Directive: Look for the line containing "Identify the document" in the entries below, then print that line and all that follow it exactly.

The records:
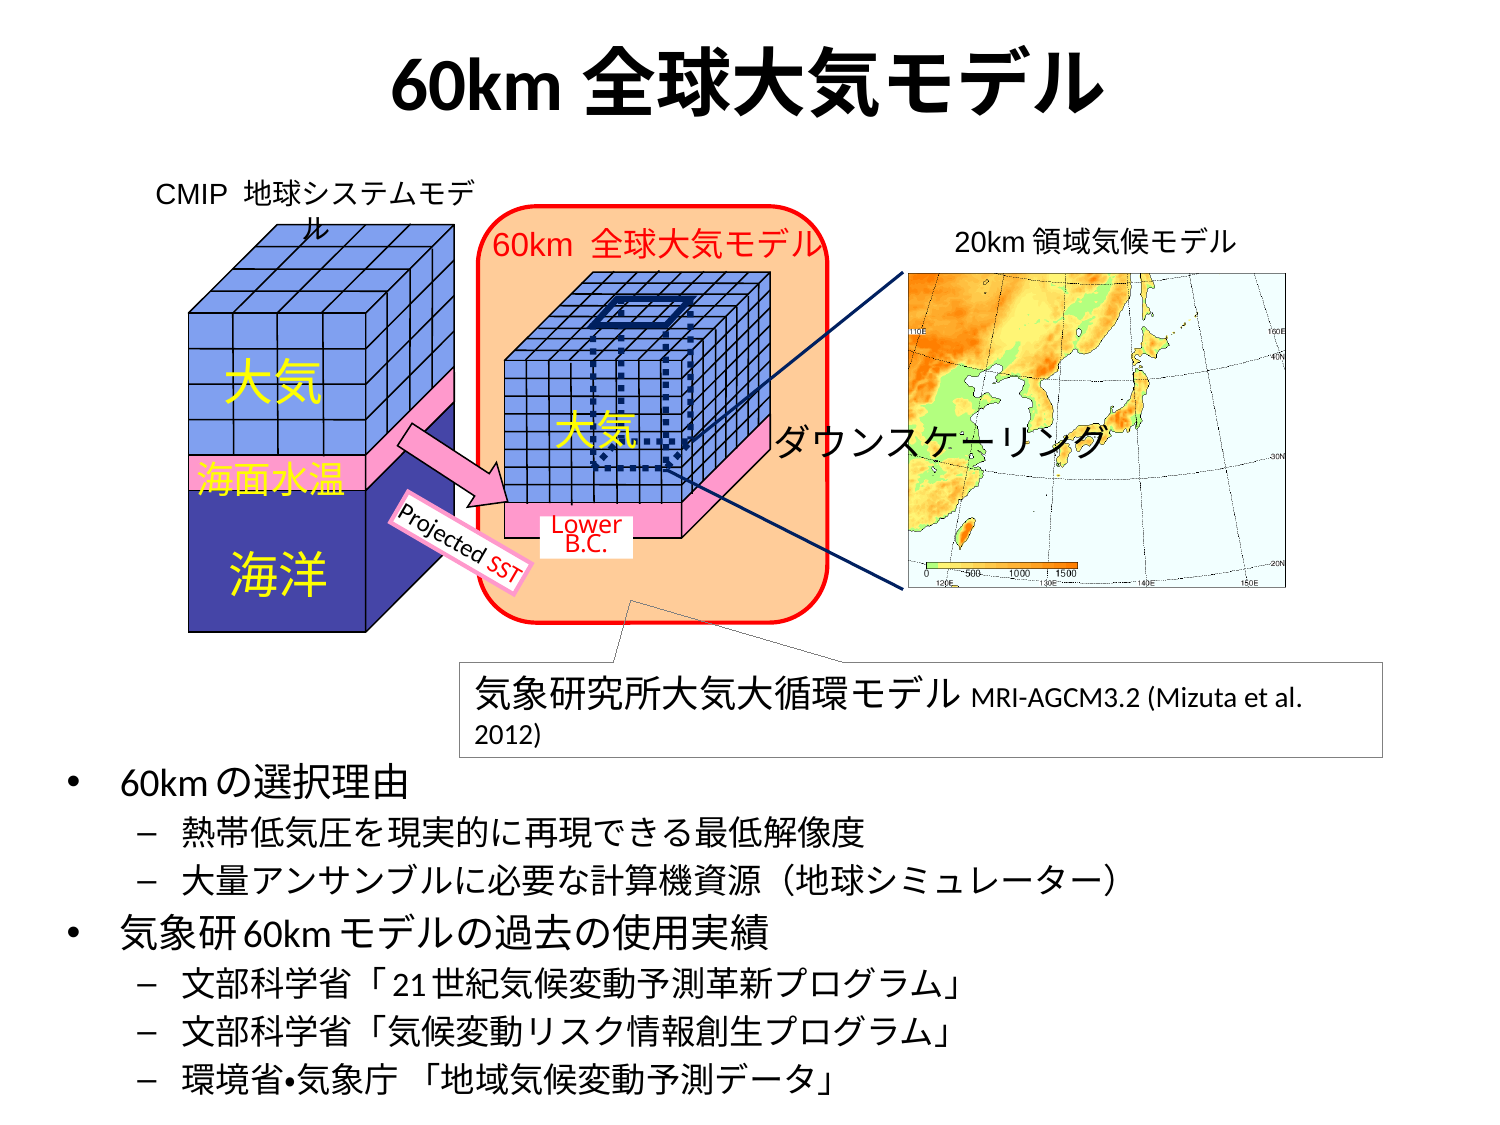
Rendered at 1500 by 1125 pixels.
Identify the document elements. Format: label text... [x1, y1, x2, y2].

list 60kmの選択理由 熱帯低気圧を現実的に再現できる最低解像度 大量アンサンブルに必要な計算機資源（地球シミュレーター） 気象研60kmモデルの過去の使用実績 文部科学省「21世紀気候変動予測革新プログラム」 文部科学省「気候変動リスク情報創生プログラム」 環境省・気象庁 「地域気候変動予測データ」 [51, 749, 1446, 1110]
title 60km全球大気モデル [73, 19, 1424, 142]
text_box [128, 167, 1290, 633]
text_box 気象研究所大気大循環モデルMRI-AGCM3.2 (Mizuta et al. 2012) [459, 640, 1383, 758]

Exercise result:
Identify the document elements. Format: label text... [x1, y1, x2, y2].

list 60kmの選択理由 熱帯低気圧を現実的に再現できる最低解像度 大量アンサンブルに必要な計算機資源（地球シミュレーター） 気象研60kmモデルの過去の使用実績 文部科学省「21世紀気候変動予測革新プログラム」 文部科学省「気候変動リスク情報創生プログラム」 環境省・気象庁 「地域気候変動予測データ」 [51, 749, 1446, 1110]
title 60km全球大気モデル [73, 19, 1424, 142]
text_box [128, 167, 1290, 633]
text_box 気象研究所大気大循環モデルMRI-AGCM3.2 (Mizuta et al. 2012) [459, 640, 1383, 758]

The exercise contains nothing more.